INSTRUCTION A » Recast the entries transcribed from the page pictures below as a numbered list, omitting blank lines and leaving out the pictures themselves.

——————

FIGS. 7A and 7B are flow charts illustrating the steps of independently and dynamically checkpointing a routing system according to the teachings of the present invention; and

FIG. 8 is a signaling diagram illustrating the initialization process when the standby processor starts prior to the active processor in another embodiment of the present invention.

DETAILED DESCRIPTION

In the following detailed description, numerous specific details are set forth in order to provide a thorough understanding of the invention. However, it will be understood by those skilled in the art that the present invention may be practiced without these specific details. In other instances, well-known methods, procedures, components and circuits have not been described in detail so as not to obscure the present invention.
The present invention is a method and system for independently and dynamically synchronizing state changes on an active processor (applications) to a standby processor (applications) and manages the checkpointing and failover of the active processor to the standby processor. FIG. 3 is a simplified block diagram of a synchronization system 100 in the preferred embodiment of the present invention. The synchronization system 100 includes a Synchronization Processor (SP) 102 having a memory 104, a Memory Write Detector (MWD) 106, a First In First Out (FIFO) queue 108, and an arbiter 110. The synchronization system is integrated with a main processor 120 having a memory 122. FIG. 4 is a simplified block diagram of the active and standby system topology in the preferred embodiment of the present invention. An active subsystem 200 includes the synchronization system 100 having the SP 102A, the memory 104A, the MWD 106A, the FIFO queue 108A, and the arbiter 110A. The system also includes a standby subsystem 202 having the same components (listed as “B” components). The active subsystem and standby subsystem each communicate with an interconnection network 204.

——————

INSTRUCTION B » Do the following statements agree with the patent excerpt above? Answer yes or no for each and quote the deciding words. (i) Synchronization system 100 includes a FIFO queue. (ii) The standby subsystem has components that differ from those of the active subsystem. (iii) FIG. 8 shows the standby processor starting after the active processor.

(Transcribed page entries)
——————

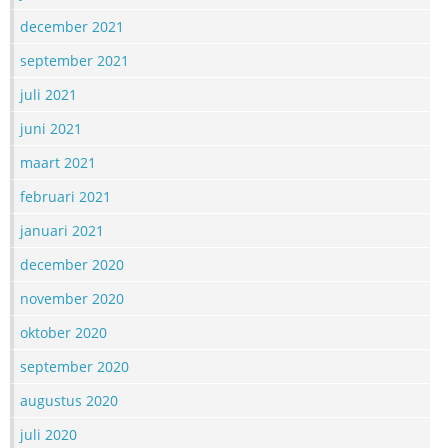
december 2021
september 2021
juli 2021
juni 2021
maart 2021
februari 2021
januari 2021
december 2020
november 2020
oktober 2020
september 2020
augustus 2020
juli 2020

——————

TASK RESULT A »
1. december 2021
2. september 2021
3. juli 2021
4. juni 2021
5. maart 2021
6. februari 2021
7. januari 2021
8. december 2020
9. november 2020
10. oktober 2020
11. september 2020
12. augustus 2020
13. juli 2020

TASK RESULT B »
(i) Yes: "a First In First Out (FIFO) queue 108"
(ii) No: "a standby subsystem 202 having the same components (listed as “B” components)"
(iii) No: "the standby processor starts prior to the active processor"